没有对手,他就跟自已的影子打。七阶之后阴阳二气的外放距离从三尺扩展到了五尺,一拳挥出,拳风能直接震灭两丈外的灯笼。他站在院子中央,双脚不动,只凭气劲外放,将墙边摆放的六口酒坛全部震裂。酒液淌了一地,酒香弥漫了整个后院。
王大栓端着簸箕路过,看见满地碎陶片和酒液,呆了好一会儿,然后默默去找拖把了。
“还不够。”何成局盯着自已的拳头,没有满意,也没有不满意。七阶只是一个台阶,上面还有八阶、九阶。他必须加紧修炼,趁孙小蕾和林青的元阴之气还在活跃期内尽快冲击更高的境界。他回到账房,拿出从龚文那里借来的一份广州城地下势力的粗略分布图,铺在桌上。
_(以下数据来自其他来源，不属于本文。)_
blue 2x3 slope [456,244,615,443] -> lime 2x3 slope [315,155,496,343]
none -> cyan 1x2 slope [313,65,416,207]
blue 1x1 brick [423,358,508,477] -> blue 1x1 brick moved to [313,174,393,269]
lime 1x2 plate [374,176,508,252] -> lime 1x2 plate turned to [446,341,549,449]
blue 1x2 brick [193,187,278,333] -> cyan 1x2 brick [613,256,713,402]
广州城的暗面由三股势力瓜分。码头帮控制城西码头和伶仃洋走私通道,手下靠水吃水的搬运工和船夫;街市商会收商户保护费,正街柳花巷都在其势力范围内;城北赌坊和暗娼馆自成一体。这三股势力彼此井水不犯河水,维持着脆弱的平衡。
但平衡已经被打破了。码头帮的老头目三个月前死于一场械斗,手下三个堂主争权夺利,码头现在乱成一锅粥。街市商会坐镇正街,收保护费比官府收税还狠,但对梁家和方家这种大商贾敬而远之。城北的赌坊一盘散沙,十几家赌坊各立门户,偶尔为了争客源大打出手,但从来不往外扩。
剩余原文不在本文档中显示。